„Der ORF braucht mehr Frauen in der Führung“
ORF-Stiftungsrat Lothar Lockl über die Bewerber für den ORF-Chef-Posten, die GIS und die Zukunft des Salzburger Landesstudios.
RALF HILLEBRAND
Die Karten im Wettstreit um den Posten als ORF-Generaldirektor sind neu gemischt: ORF-1-Chefin Lisa Totzauer gab bekannt, ebenso wie Amtsinhaber Alexander Wrabetz kandidieren zu wollen (siehe Artikel unten). Die Entscheidung, wer ab 2022 das größte Medienhaus des Landes leitet, trifft im August der ORF-Stiftungsrat. Das Zünglein an der Waage könnten dabei die grünen Räte werden – da die ÖVP den Koalitionspartner wohl nicht verprellen will. Im SN-Interview spricht der Wortführer der grünen Stiftungsräte, Lothar Lockl, über die Wahl. Und über das Gerücht, er könnte Ratsvorsitzender werden.
SN: Herr Lockl, wer wird am
10. August ORF-Generaldirektor – oder ORF-Generaldirektorin? Lothar Lockl: Das weiß ich nicht. Bislang sind erst zwei Bewerbungen bekannt. Wir sollten abwarten, wer sich noch bewirbt – und vor allem, mit welchen Konzepten und Vorstellungen sich jemand bewirbt.

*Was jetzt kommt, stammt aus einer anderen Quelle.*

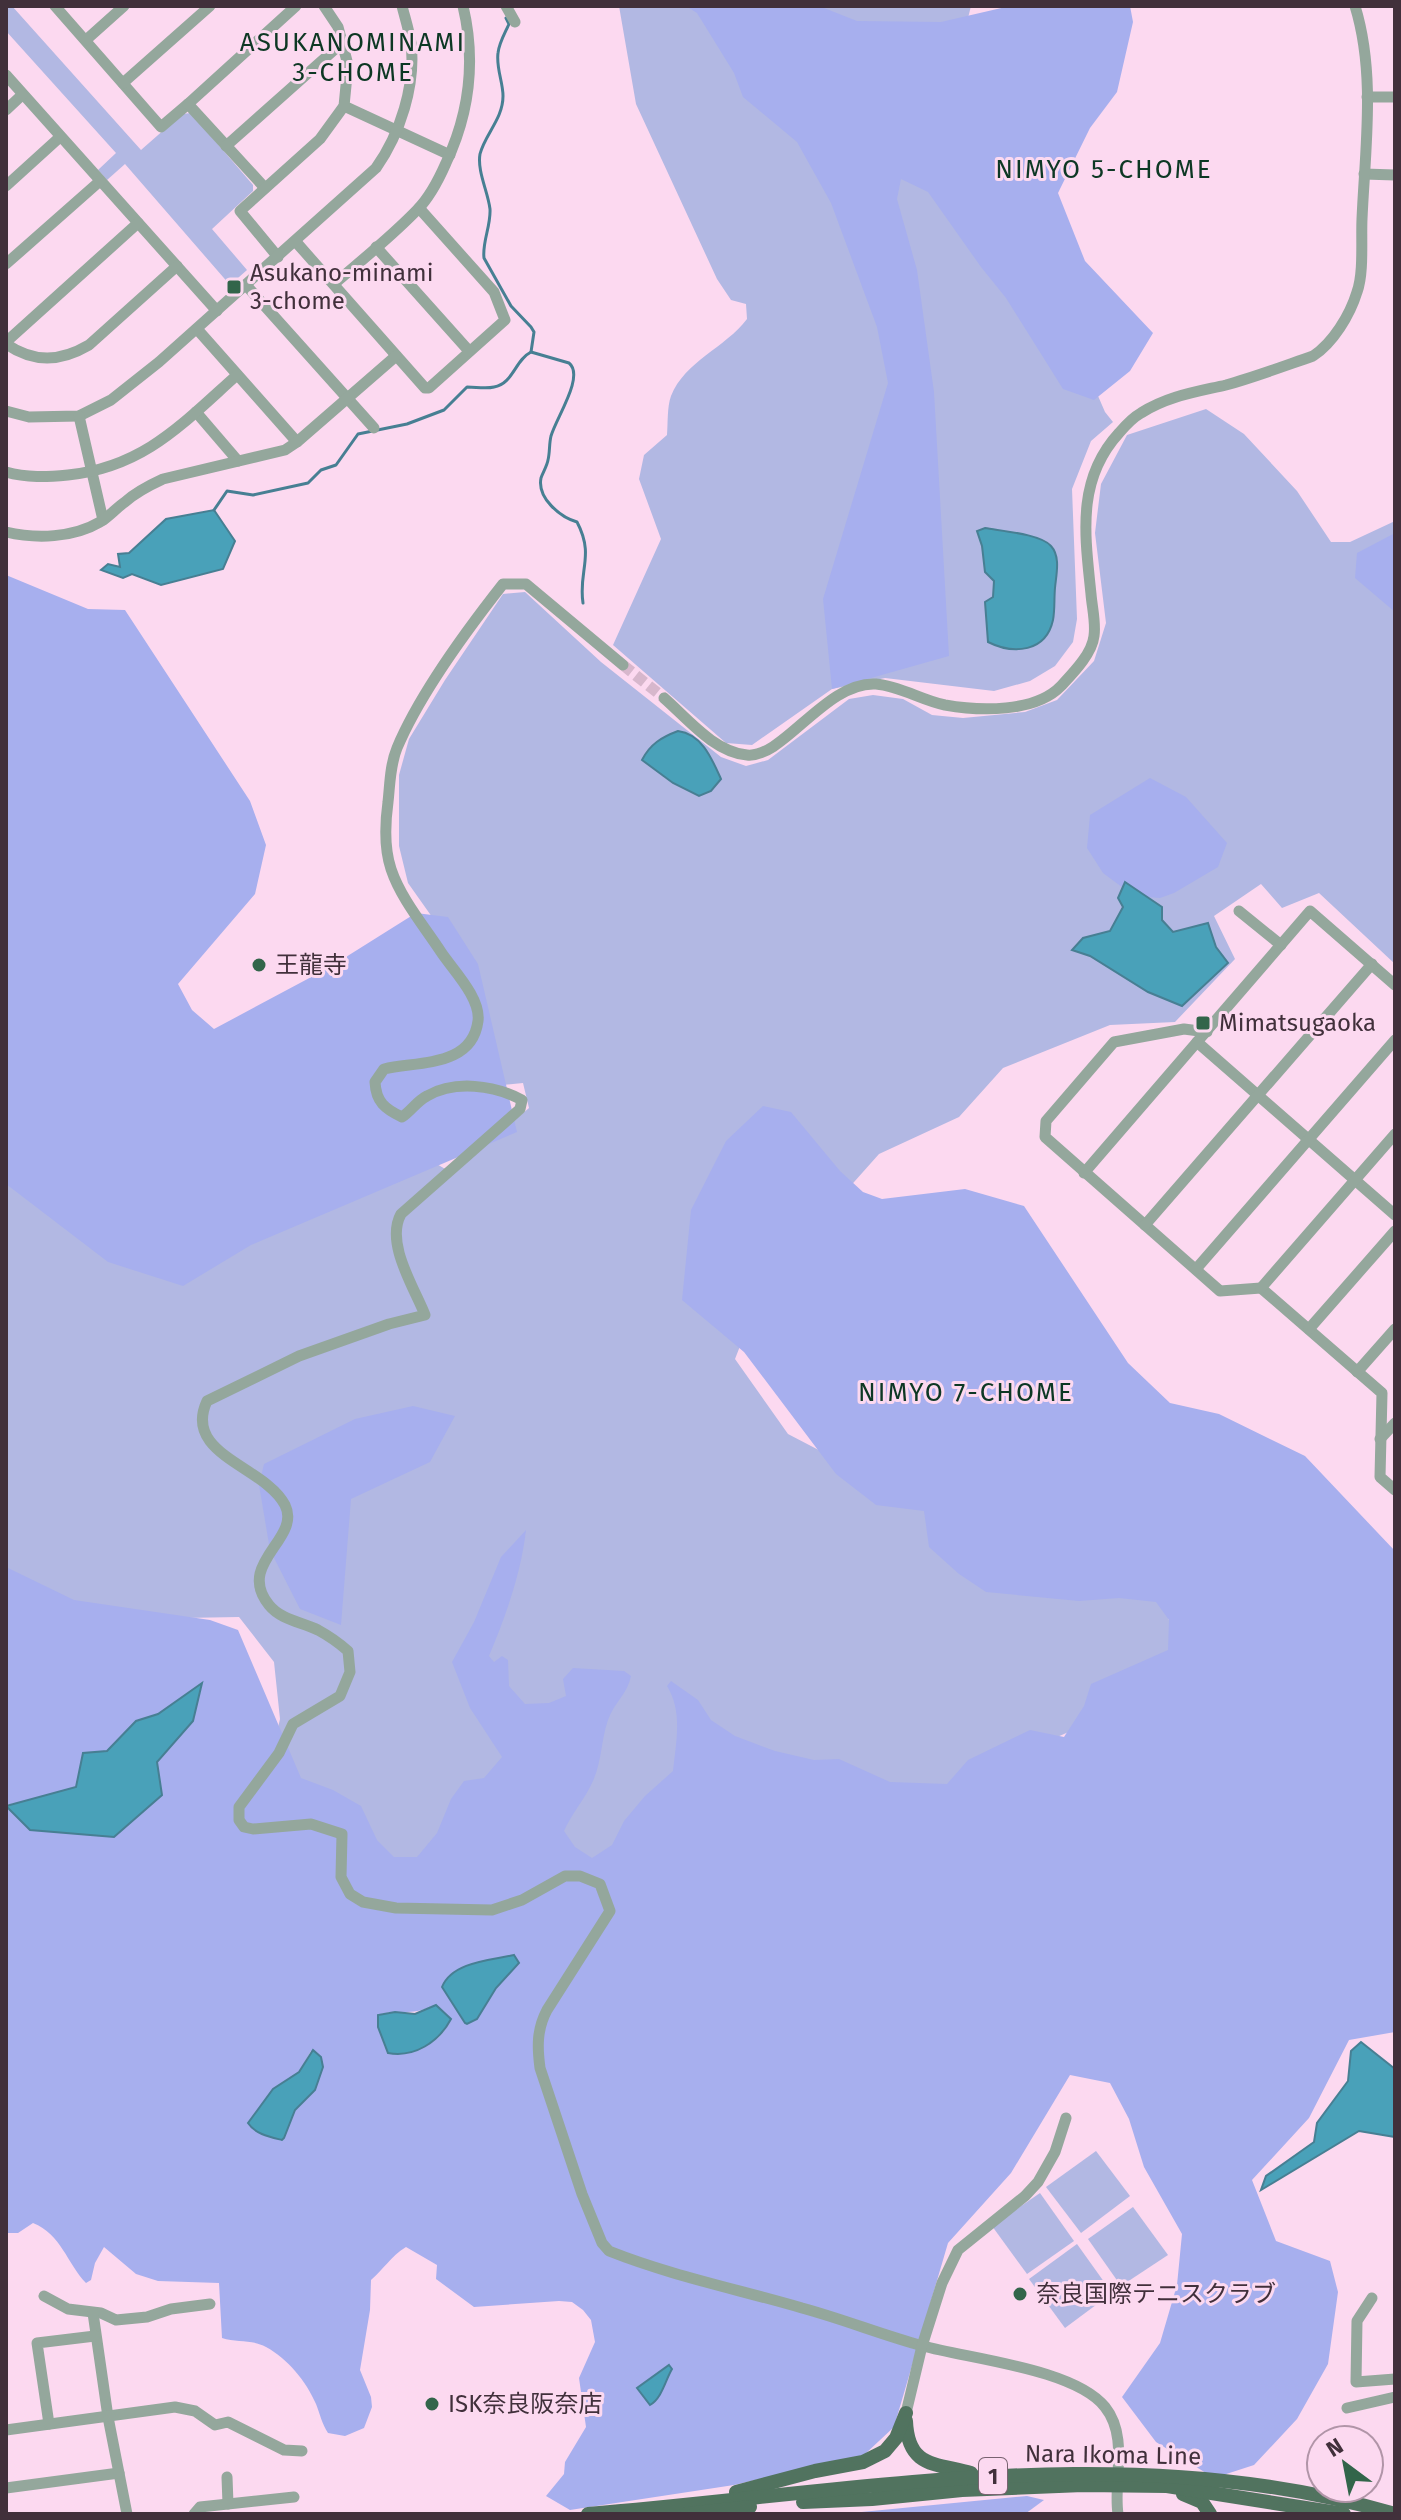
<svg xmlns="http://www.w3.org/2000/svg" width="1401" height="2520" font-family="'Fira Sans','Noto Sans JP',sans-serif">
  <rect width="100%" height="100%" fill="#fcd9f0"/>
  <g fill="#b2b8e3">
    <polygon points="6,6 12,6 141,150 182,114 191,113 253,185 253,191 212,229 247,270 230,285 125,164 107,180 98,170 116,153 6,31"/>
    <path d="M619 6H971L964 34 1092 382 1105 412 1113 422 1091 441 1072 489 1077 619 1073 642 1055 666 1030 681 994 691 885 678 832 689 752 745 726 743 613 645 661 539 639 479 644 455 667 435C668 423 667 407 671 396 685 361 725 348 747 319L746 304 731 300 717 279 636 104Z"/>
    <polygon points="1206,409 1244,434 1297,491 1331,542 1350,542 1395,521 1395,964 1319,893 1282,908 1261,884 1214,916 1235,959 1175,1022 1110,1025 1003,1068 959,1117 879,1154 765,1282 735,1359 788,1434 903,1494 1155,1577 1179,1651 1080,1727 915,1799 624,1860 356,1883 261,1801 280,1719 274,1662 239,1617 125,1619 6,1593 6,1144 418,1153 452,1173 529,1108 523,1083 474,1088 483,989 408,883 399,846 399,775 409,739 445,680 503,594 525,592 601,662 721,757 746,766 768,760 849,699 873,695 903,699 932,715 963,718 1025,712 1057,700 1094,661 1106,623 1095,533 1101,484 1127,435"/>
    <polygon points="1096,2151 1130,2196 1081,2233 1046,2187"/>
    <polygon points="1040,2193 1074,2241 1027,2274 992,2226"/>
    <polygon points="1133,2207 1168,2255 1121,2286 1088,2239"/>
    <polygon points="1077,2244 1112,2293 1065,2328 1029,2279"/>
  </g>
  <g fill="#a7afee" fill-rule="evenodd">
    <polygon points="686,6 819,6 857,21 941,22 1010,6 1130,6 1133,22 1117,92 1090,128 1058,193 1085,261 1153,333 1130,371 1094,400 1063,389 1006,298 981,267 928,192 901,179 897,199 917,270 934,392 949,656 832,689 823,599 888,383 877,327 831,203 797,142 743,97 734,73 697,13"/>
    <polygon points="1395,533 1395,612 1355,578 1357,553"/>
    <polygon points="6,575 88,609 125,610 250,801 266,845 255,894 178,984 192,1010 214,1029 330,967 416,913 448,917 478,964 517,1132 251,1245 183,1286 108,1262 6,1184"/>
    <polygon points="1150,778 1186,797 1227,843 1218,867 1174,893 1160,898 1134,896 1103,873 1087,848 1090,815"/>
    <path d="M763 1106 791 1112 840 1171 863 1192 882 1199 965 1189 1024 1206 1128 1363 1170 1403 1219 1414 1305 1456 1395 1551V2032L1349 2040 1309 2118 1252 2180 1276 2241 1330 2261 1338 2292 1328 2364 1297 2419 1254 2465 1214 2478 1156 2442 1122 2397 1160 2343 1177 2285 1182 2234 1144 2167 1129 2119 1110 2083 1070 2075 1011 2173 948 2243 894 2427 864 2455 734 2485 570 2510 546 2496 564 2474 565 2462 586 2427 579 2378 595 2342 591 2320 583 2310 572 2302 559 2301 474 2307 436 2279 437 2265 406 2247C390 2257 384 2269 371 2280L370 2310 360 2370 371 2397 372 2407 364 2428 345 2436 328 2433C322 2424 320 2414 316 2404 306 2381 288 2359 266 2347 252 2339 237 2343 222 2338L219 2283 158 2281 136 2274 104 2247 95 2263 91 2280 86 2283C67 2263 61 2234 33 2223L18 2233H6V1806L30 1830 157 1762 193 1721 202 1685 158 1714 136 1721 76 1787 50 1796 6 1805V1567L74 1600 210 1620 238 1630 301 1778 333 1790 361 1806 377 1840 394 1857H417L437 1833 451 1799 464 1781 484 1778 502 1757 470 1708 452 1662 474 1622 501 1557 526 1530C521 1574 506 1615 489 1656L494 1662 502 1656 508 1660 509 1686 525 1704 549 1703 566 1696 563 1679 573 1668 624 1671 631 1676C628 1693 614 1703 608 1720 601 1740 602 1761 593 1781 585 1799 572 1813 564 1831L575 1847 592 1858 612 1845 624 1821 645 1796 673 1771C676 1742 683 1712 667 1686L671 1681 698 1700 711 1720 735 1736 775 1751 814 1760 839 1759 890 1782 947 1784 968 1760 1030 1730 1064 1737 1084 1706 1091 1684 1168 1650 1169 1620 1156 1602 1119 1598 1079 1601 986 1592 959 1574 929 1547 924 1511 876 1505 836 1474 744 1352 682 1300 691 1210 726 1141ZM510 1956 519 1963 496 1988 477 2019 465 2023 442 1987C452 1962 488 1963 510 1956ZM432 2006 450 2022C433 2052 415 2049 385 2047L378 2027V2015C398 2008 411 2017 432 2006ZM311 2051 323 2067 312 2093 295 2110 284 2138 248 2123 273 2089 299 2072Z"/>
    <polygon points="413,1406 455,1416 430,1462 351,1499 341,1625 300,1609 270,1550 259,1485 264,1464 355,1419"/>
    <polygon points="1027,2496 1044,2500 1025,2514 841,2514"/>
  </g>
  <g fill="#49a1b9" stroke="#477f93" stroke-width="2">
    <polygon points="214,510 235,541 223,569 161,585 132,574 123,578 101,570 108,564 120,567 118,554 129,553 166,519"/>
    <path d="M985 528C1001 531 1041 534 1051 546 1061 557 1056 575 1055 588 1054 598 1055 610 1053 620 1046 652 1014 655 988 642L985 602 993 597 994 581 985 572 982 546 977 531Z"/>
    <path d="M678 731C702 734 712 759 721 779L711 791 699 796 673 783 642 760C650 744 662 737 678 731Z"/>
    <polygon points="1125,882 1162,907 1162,920 1173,932 1208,923 1216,947 1228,963 1182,1006 1148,992 1090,956 1072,950 1083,938 1110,931 1123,907 1118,898"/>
    <polygon points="202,1683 193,1721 157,1762 162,1795 114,1837 30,1830 6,1806 76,1787 83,1753 107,1751 136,1721 158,1714"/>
    <path d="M514 1955 519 1963 496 1988 477 2019 467 2024 465 2023 442 1987C452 1962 491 1960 514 1955Z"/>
    <path d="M436 2005 451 2019C439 2042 414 2058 388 2053L378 2027V2015L395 2012 415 2014Z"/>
    <polygon points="1361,2042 1395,2069 1395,2137 1359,2131 1261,2190 1266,2176 1314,2142 1317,2123 1348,2081 1351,2051"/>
    <path d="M313 2050 321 2057 323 2067 315 2090 295 2110 284 2138 282 2140C270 2137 255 2134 248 2123L273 2089 299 2072Z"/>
    <path d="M669 2365 672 2369C665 2381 662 2398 650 2405L637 2388Z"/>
  </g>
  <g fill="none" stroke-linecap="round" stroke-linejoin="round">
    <g stroke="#477f93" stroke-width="3">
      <path d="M531 352 569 363C585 376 556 418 551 436 549 444 550 452 548 460 547 466 543 472 541 478 537 498 560 517 577 522 595 556 578 571 583 603"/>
      <path d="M214 510 227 491 253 495 308 483 321 470 336 465 358 434 407 424 444 410 467 387C476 387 486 389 494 387 513 384 515 360 531 352L534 332 531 327 511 306 484 258C482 242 491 226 490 209 488 192 477 171 480 154 485 134 503 119 503 96 503 82 496 68 498 53 499 43 505 33 509 24L506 18"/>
    </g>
    <polyline stroke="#d7b7cc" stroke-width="11" stroke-dasharray="11 5.5" stroke-linecap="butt" points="623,665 664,698"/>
    <g stroke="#94a79c" stroke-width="11">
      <polyline points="55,6 161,127 188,104 265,188"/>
      <polyline points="506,6 515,22"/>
      <polyline points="86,40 124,6"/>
      <polyline points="6,75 217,311"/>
      <polyline points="123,83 210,6"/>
      <polyline points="1367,97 1395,97"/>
      <polyline points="188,104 296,6"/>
      <polyline points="344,106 450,155"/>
      <polyline points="6,110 22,95"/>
      <polyline points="226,146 343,42"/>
      <polyline points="1364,174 1395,175"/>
      <polyline points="6,186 60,137"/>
      <polyline points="296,242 425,388 429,388 505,320 494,292 419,208"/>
      <polyline points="376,247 469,351"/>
      <polyline points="278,257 240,211 320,139 344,106 348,65 338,27 324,6"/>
      <polyline points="6,264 100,181"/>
      <path d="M334 284C362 260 392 236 417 210 430 197 439 179 446 163 470 112 476 61 463 6"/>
      <polyline points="246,285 374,428"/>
      <polyline points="197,329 297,442"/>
      <polyline points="6,342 138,223"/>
      <path d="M6 344C34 363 60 362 89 345L177 266"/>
      <path d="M6 411 29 417 79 416 111 400 159 362 376 168C400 134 416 85 411 43 409 30 405 18 402 6"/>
      <polyline points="196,412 238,461"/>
      <polyline points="79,416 103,520"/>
      <path d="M6 472C27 478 47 477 68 475 144 467 182 424 237 375"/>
      <path d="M6 532C36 539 73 538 100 522 109 517 116 508 125 502 136 492 150 485 163 479L285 450 297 442 396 356"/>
      <path d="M623 665 526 584H503C466 631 420 693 397 748 390 765 390 784 388 802 385 824 384 848 391 869 401 899 424 926 441 952 453 970 481 998 478 1021 472 1067 419 1061 384 1069L375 1082C376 1102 385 1109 402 1117 411 1111 417 1101 427 1096 455 1080 494 1085 522 1100L520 1109 401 1214C385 1243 414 1287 425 1315L389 1324 299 1356 207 1401C182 1455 265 1466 285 1505 302 1539 235 1563 269 1605 281 1620 302 1622 318 1630 329 1636 339 1643 348 1651L350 1672 340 1696 293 1724 279 1753 239 1807V1820L244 1827 253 1829 311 1824 342 1834 341 1877 350 1894 363 1902 396 1908 492 1910 522 1900 565 1876H580L600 1884 610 1911 547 2010C537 2029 537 2046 540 2068L582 2194 602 2243 609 2251C672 2276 737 2289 802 2308 843 2319 882 2335 923 2346 971 2359 1075 2369 1105 2407 1129 2437 1113 2480 1118 2514"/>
      <path d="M664 698C688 719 714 752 747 755 783 759 826 681 876 684 900 686 921 700 945 705 979 711 1035 713 1061 686 1073 673 1092 654 1094 636 1096 623 1092 607 1091 594 1085 535 1076 480 1119 433 1125 426 1132 418 1141 413 1168 396 1196 392 1226 385 1255 377 1284 366 1313 356 1333 343 1350 315 1357 292 1364 273 1361 240 1362 219 1365 149 1376 74 1355 6"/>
      <polyline points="1239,911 1281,945"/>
      <polyline points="1395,985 1310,911 1197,1042 1395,1215"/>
      <polyline points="1207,1032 1184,1029 1114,1042 1046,1121 1045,1137 1220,1291 1261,1288 1382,1393 1380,1477 1395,1490"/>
      <polyline points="1084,1173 1197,1042"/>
      <polyline points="1145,1225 1372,964"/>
      <polyline points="1196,1269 1395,1040"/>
      <polyline points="1261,1288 1395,1134"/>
      <polyline points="1309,1329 1395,1231"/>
      <polyline points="1357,1372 1395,1329"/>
      <polyline points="1380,1439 1395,1423"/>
      <polyline points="44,2296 68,2309 101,2313 116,2320 147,2317 171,2309 210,2304"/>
      <polyline points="1372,2298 1357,2321 1356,2382 1395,2379"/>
      <polyline points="93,2313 108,2417 127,2514"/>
      <polyline points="1347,2408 1395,2397"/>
      <polyline points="906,2413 922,2346 942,2283 958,2250 1025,2196 1038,2182 1055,2152 1066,2118"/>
      <polyline points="49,2424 37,2343 95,2336"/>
      <polyline points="6,2430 175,2407 195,2411 215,2425 228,2422 284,2450 302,2451"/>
      <polyline points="227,2477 228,2504"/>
      <polyline points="6,2488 119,2473"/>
      <polyline points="194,2514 200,2507 294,2497"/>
    </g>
    <g stroke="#51735f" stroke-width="14">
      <path d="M906 2421C908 2467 934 2463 971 2473"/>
      <polyline points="736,2492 815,2471 863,2462 885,2451 896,2438 906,2413"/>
      <polyline points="1183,2494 1202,2502 1210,2514"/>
      <polyline points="803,2502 872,2499 962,2490 1083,2485 1167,2486 1344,2514"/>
      <path d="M588 2514C857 2492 1130 2436 1395 2514"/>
      <polyline points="687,2514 750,2507"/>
    </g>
  </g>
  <g fill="#32654a" stroke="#fcd9f0" stroke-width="3">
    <rect x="226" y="279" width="16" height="16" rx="4"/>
    <circle cx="259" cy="965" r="8"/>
    <rect x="1195" y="1015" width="16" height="16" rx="4"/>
    <circle cx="1020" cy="2294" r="8"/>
    <circle cx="432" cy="2404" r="8"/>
  </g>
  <g text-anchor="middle" stroke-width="6" stroke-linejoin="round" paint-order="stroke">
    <rect fill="#fcd9f0" stroke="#796371" stroke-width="2" x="979" y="2458" width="28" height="36" rx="6"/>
    <g font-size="22" font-weight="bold" fill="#41303b">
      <text x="993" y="2484">1</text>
    </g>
    <g font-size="24" fill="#41303b" stroke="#fcd9f0" text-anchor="start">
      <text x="250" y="281">Asukano-minami<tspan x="250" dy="28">3-chome</tspan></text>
      <text x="275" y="973">王龍寺</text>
      <text x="1219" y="1031">Mimatsugaoka</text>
      <text x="1036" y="2302">奈良国際テニスクラブ</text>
      <text x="448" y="2412">ISK奈良阪奈店</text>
    </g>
    <g font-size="24" fill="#41303b" stroke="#fcd9f0">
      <text transform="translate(1113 2455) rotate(1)" y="8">Nara Ikoma Line</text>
    </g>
    <g font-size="26" letter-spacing="2" fill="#0d3824" stroke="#fcd9f0">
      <text x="353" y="51">ASUKANOMINAMI<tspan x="353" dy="30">3-CHOME</tspan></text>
      <text x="1104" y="178">NIMYO 5-CHOME</text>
      <text x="966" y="1401">NIMYO 7-CHOME</text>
    </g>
  </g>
  <rect width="1401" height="2520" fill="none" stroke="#41303b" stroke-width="16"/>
  <g transform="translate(1345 2464) rotate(328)"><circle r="38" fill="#fcd9f0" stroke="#b195a8" stroke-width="2"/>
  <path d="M0-6L14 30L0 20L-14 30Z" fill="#32654a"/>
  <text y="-12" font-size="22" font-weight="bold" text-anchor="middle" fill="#41303b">N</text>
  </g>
</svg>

SN: Das heißt, unter den grünen Stiftungsräten ist nicht besprochen, wer gewählt wird? Nein. Was es aber gibt, ist eine gemeinsame Vorstellung, in welche Richtung der ORF gehen muss.
SN: Und zwar?
Das Um und Auf ist ein starker Veränderungswille – allein schon aufgrund der Digitalisierung: Chinesische und US-IT-Konzerne greifen immer stärker die Geschäftsmodelle klassischer Medien an. Es könnte sein, dass bis Ende 2021 Google, Facebook & Co. in Österreich mehr Werbegelder lukrieren als alle klassischen Medien zusammen. Der Medienstandort ist eine Eisscholle, die in der Mittagshitze schmilzt.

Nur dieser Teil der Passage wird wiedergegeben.